Yes, all of the major cloud storage providers (Dropbox, SugarSync, etc.) encrypt your data in the cloud. The same is true of software providers like Rocket Matter or Clio. But what about your password to access it? That’s usually the weak link in the chain. And that’s one way cloud data gets compromised. Oh, but you use a strong password?Maybe so. But how many employees have access to the cloud data? How strong are their passwords?
Getting hacked in the cloud can be a nightmare. Recently, James Fallows recounted the story of when his wife’s Google Mail account was compromised in Hacked! Take some time to read the article and see what a nightmare it could be to regain control of your account, to say nothing of the nightmare of trying to recover the data that may be lost. Do you use Google for your e-mail? What about Google Voice? Or Google Apps? How would you recover the account and the data if your cloud services or accounts were compromised?
The best way to plan for these kinds of disasters, of course, is to do everything you can to avoid them in the first place. Start with your passwords. Passwords don’t get a lot of thought, for the most part, even though they are the lock on the door to your data. No password is 100% secure. You need to know that and accept it. But there are some steps you can take to make your passwords more secure than others.
For starters, make sure you use a strong password. You’ll be somewhat restricted by the password requirements of your service provider, but the longer the password, the better. And it doesn’t have to be hard to memorize to be effective.
Second, don’t have a single password. I have around a half-dozen passwords that I use for various services. Some, for public websites that require registration (e.g.

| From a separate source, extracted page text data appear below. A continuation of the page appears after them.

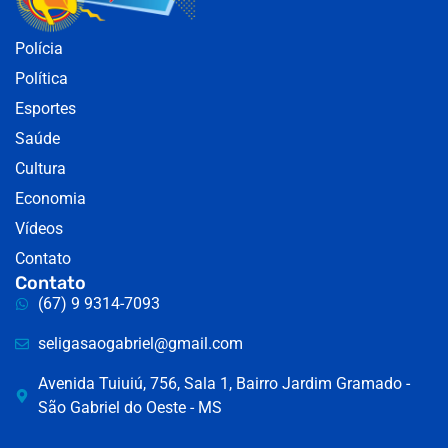
Polícia
Política
Esportes
Saúde
Cultura
Economia
Vídeos
Contato
Contato
(67) 9 9314-7093
seligasaogabriel@gmail.com
Avenida Tuiuiú, 756, Sala 1, Bairro Jardim Gramado -
São Gabriel do Oeste - MS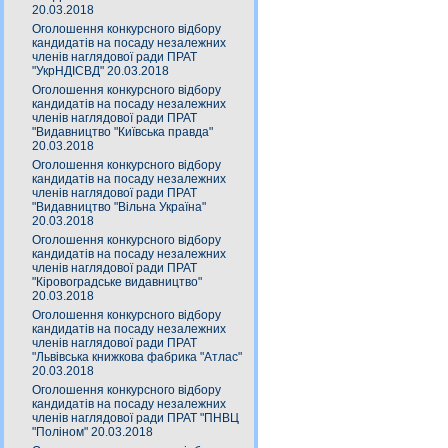
20.03.2018
Оголошення конкурсного відбору
кандидатів на посаду незалежних
членів наглядової ради ПРАТ
"УкрНДІСВД" 20.03.2018
Оголошення конкурсного відбору
кандидатів на посаду незалежних
членів наглядової ради ПРАТ
"Видавництво "Київська правда"
20.03.2018
Оголошення конкурсного відбору
кандидатів на посаду незалежних
членів наглядової ради ПРАТ
"Видавництво "Вільна Україна"
20.03.2018
Оголошення конкурсного відбору
кандидатів на посаду незалежних
членів наглядової ради ПРАТ
"Кіровоградське видавництво"
20.03.2018
Оголошення конкурсного відбору
кандидатів на посаду незалежних
членів наглядової ради ПРАТ
"Львівська книжкова фабрика "Атлас"
20.03.2018
Оголошення конкурсного відбору
кандидатів на посаду незалежних
членів наглядової ради ПРАТ "ПНВЦ
"Поліном" 20.03.2018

The New York Times, etc.) aren’t as strong as the ones used for financial services. I also advocate using a password manager, such as 1Password or KeePass to keep my passwords in an encrypted vault, rather than writing them down someplace in order to remember them.
Finally, with some services, notably Google, you can use a process called two-step authentication. This requires an app you can run on your iPhone or Android device. When you log into Google, you launch the app and are given a key to enter in addition to your password. It seems like an inconvenience to go through this just to check your e-mail, but again, go read Hacked! If that doesn’t convince you the added security is worth the inconvenience, nothing will.
You can take things another step further with regards to cloud stored data: encrypt your own files. If you use Dropbox or another service to shuffle client files around, encrypt the files yourself as an added layer of protection. That way, should your password ever be compromised, the files themselves (encrypted with a different password!) would still be protected.
No security measures, no matter how diligent, can ever be 100%. But you can still plan for the worst, by protecting your data with backups, strong passwords and encryption. If you follow those guidelines and you do get compromised, you’ll still be in the embarrassing position of having to disclose the compromise to your clients. However, if you’ve planned for disaster and executed those plans, instead of apologizing for a major failure of confidentiality and confidence, you’ll be able to demonstrate the steps you took to ensure that the client’s data is most likely still secure, and that your work on their matters has barely skipped a beat. That would be using “the Cloud” responsibly.